Rendered page images
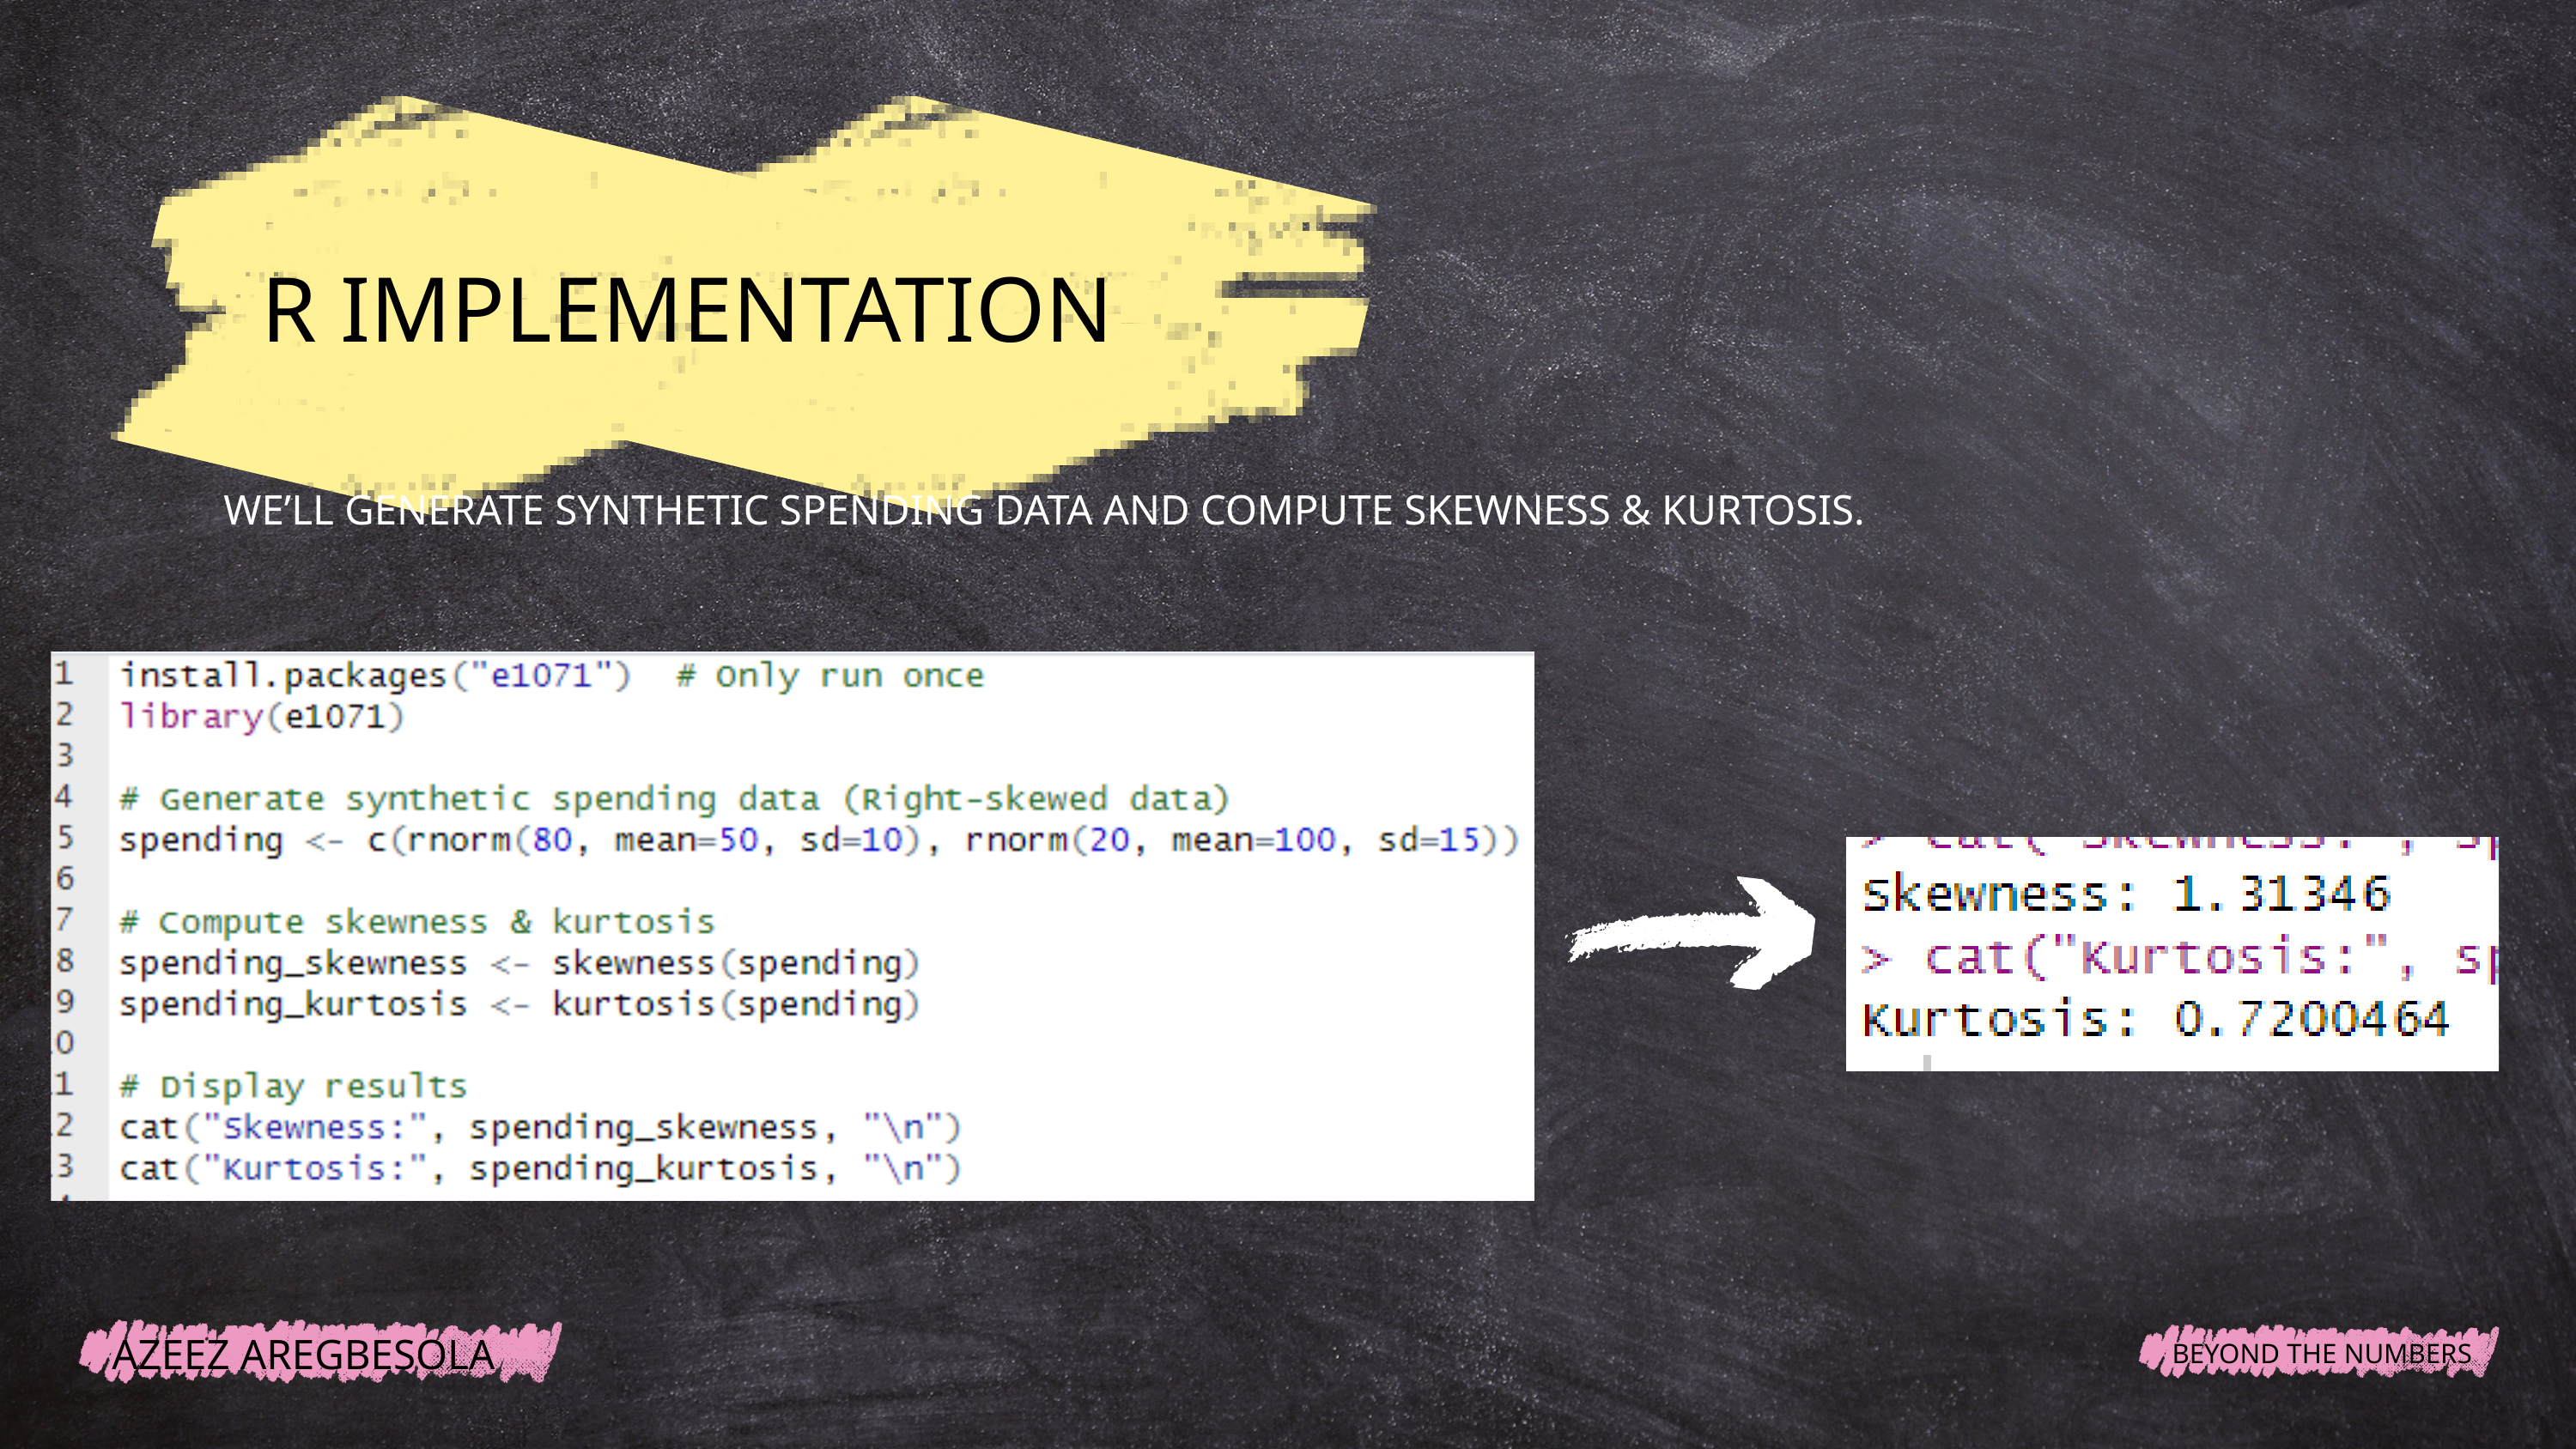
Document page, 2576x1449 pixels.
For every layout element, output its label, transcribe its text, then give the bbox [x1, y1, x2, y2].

text_box [2138, 1324, 2409, 1339]
text_box [1561, 857, 1820, 997]
text_box [2409, 1324, 2500, 1379]
text_box [1130, 361, 1356, 488]
text_box [2138, 1369, 2409, 1379]
text_box AZEEZ AREGBESOLA [112, 1332, 738, 1378]
text_box [51, 652, 1534, 1202]
text_box [1846, 837, 2500, 1071]
text_box [643, 361, 1160, 488]
text_box [105, 46, 681, 488]
text_box [78, 1319, 240, 1384]
text_box WE’LL GENERATE SYNTHETIC SPENDING DATA AND COMPUTE SKEWNESS & KURTOSIS. [168, 488, 1922, 533]
text_box [1017, 533, 1315, 600]
text_box [240, 1319, 562, 1332]
text_box [620, 442, 816, 488]
text_box [679, 149, 1183, 269]
text_box [240, 1378, 562, 1384]
text_box [0, 0, 2576, 1449]
text_box R IMPLEMENTATION [261, 269, 1637, 361]
text_box BEYOND THE NUMBERS [1835, 1339, 2473, 1369]
text_box [615, 361, 920, 488]
text_box [655, 46, 1392, 269]
text_box [133, 149, 658, 488]
text_box [507, 533, 805, 600]
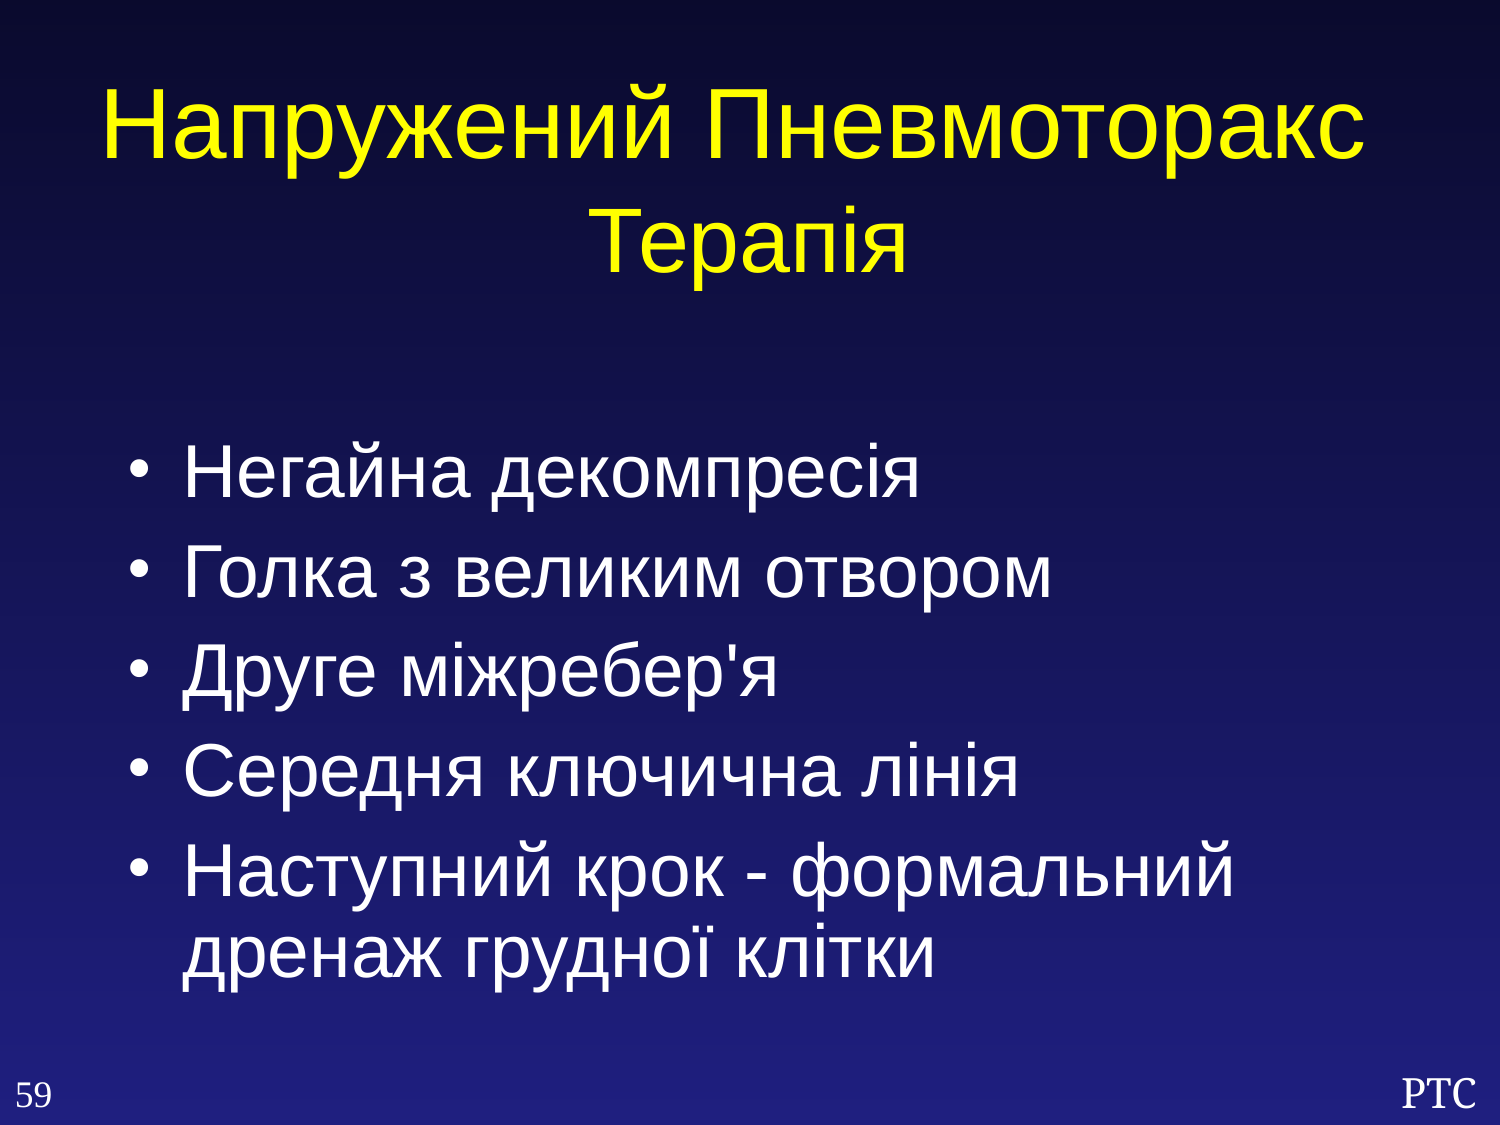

* WHAT YOU SHOULD DO
Retype each line of the records exactly as it reads; no pictures belong in the copy.

* WRITTEN SOLUTION
Document page, 2576x1449 pixels.
For every layout element, output its label, transcribe its text, then give the bbox [x1, y1, x2, y2].

text_box [2138, 1324, 2409, 1339]
text_box [1561, 857, 1820, 997]
text_box [2409, 1324, 2500, 1379]
text_box [1130, 361, 1356, 488]
text_box [2138, 1369, 2409, 1379]
text_box AZEEZ AREGBESOLA [112, 1332, 738, 1378]
text_box [51, 652, 1534, 1202]
text_box [1846, 837, 2500, 1071]
text_box [643, 361, 1160, 488]
text_box [105, 46, 681, 488]
text_box [78, 1319, 240, 1384]
text_box WE’LL GENERATE SYNTHETIC SPENDING DATA AND COMPUTE SKEWNESS & KURTOSIS. [168, 488, 1922, 533]
text_box [1017, 533, 1315, 600]
text_box [240, 1319, 562, 1332]
text_box [620, 442, 816, 488]
text_box [679, 149, 1183, 269]
text_box [240, 1378, 562, 1384]
text_box [0, 0, 2576, 1449]
text_box R IMPLEMENTATION [261, 269, 1637, 361]
text_box BEYOND THE NUMBERS [1835, 1339, 2473, 1369]
text_box [615, 361, 920, 488]
text_box [655, 46, 1392, 269]
text_box [133, 149, 658, 488]
text_box [507, 533, 805, 600]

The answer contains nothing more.